ACTION ITEM: Copy the text from each of the items below line for line, and leave the pictures out.

INPUT:
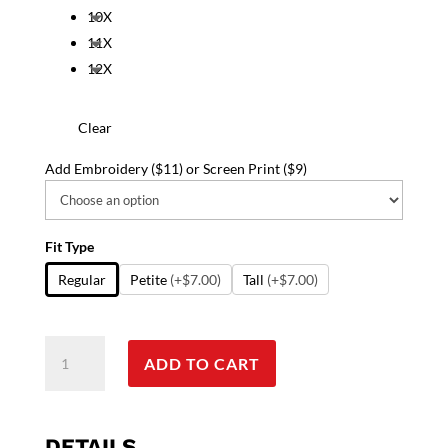
10X
11X
12X
Clear
Add Embroidery ($11) or Screen Print ($9)
Fit Type
Regular
Petite
(+$7.00)
Tall
(+$7.00)
Scrub
ADD TO CART
Life
Print
Jacket
2
DETAILS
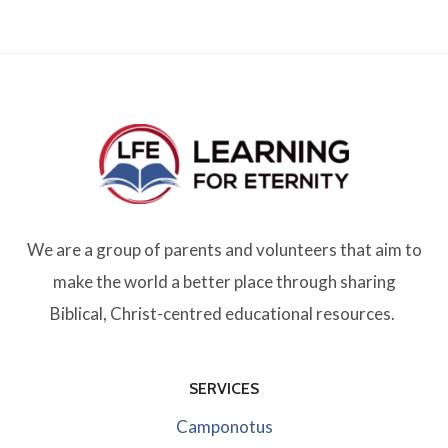
We are a group of parents and volunteers that aim to
make the world a better place through sharing
Biblical, Christ-centred educational resources.
SERVICES
Camponotus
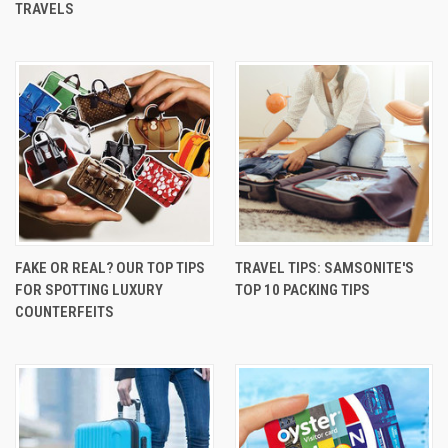
TRAVELS
FAKE OR REAL? OUR TOP TIPS
TRAVEL TIPS: SAMSONITE'S
FOR SPOTTING LUXURY
TOP 10 PACKING TIPS
COUNTERFEITS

RESPONSE BOX:
10X
11X
12X
Clear
Add Embroidery ($11) or Screen Print ($9)
Fit Type
Regular
Petite
(+$7.00)
Tall
(+$7.00)
Scrub
ADD TO CART
Life
Print
Jacket
2
DETAILS
We are a group of parents and volunteers that aim to
make the world a better place through sharing
Biblical, Christ-centred educational resources.
SERVICES
Camponotus
TRAVELS
FAKE OR REAL? OUR TOP TIPS
TRAVEL TIPS: SAMSONITE'S
FOR SPOTTING LUXURY
TOP 10 PACKING TIPS
COUNTERFEITS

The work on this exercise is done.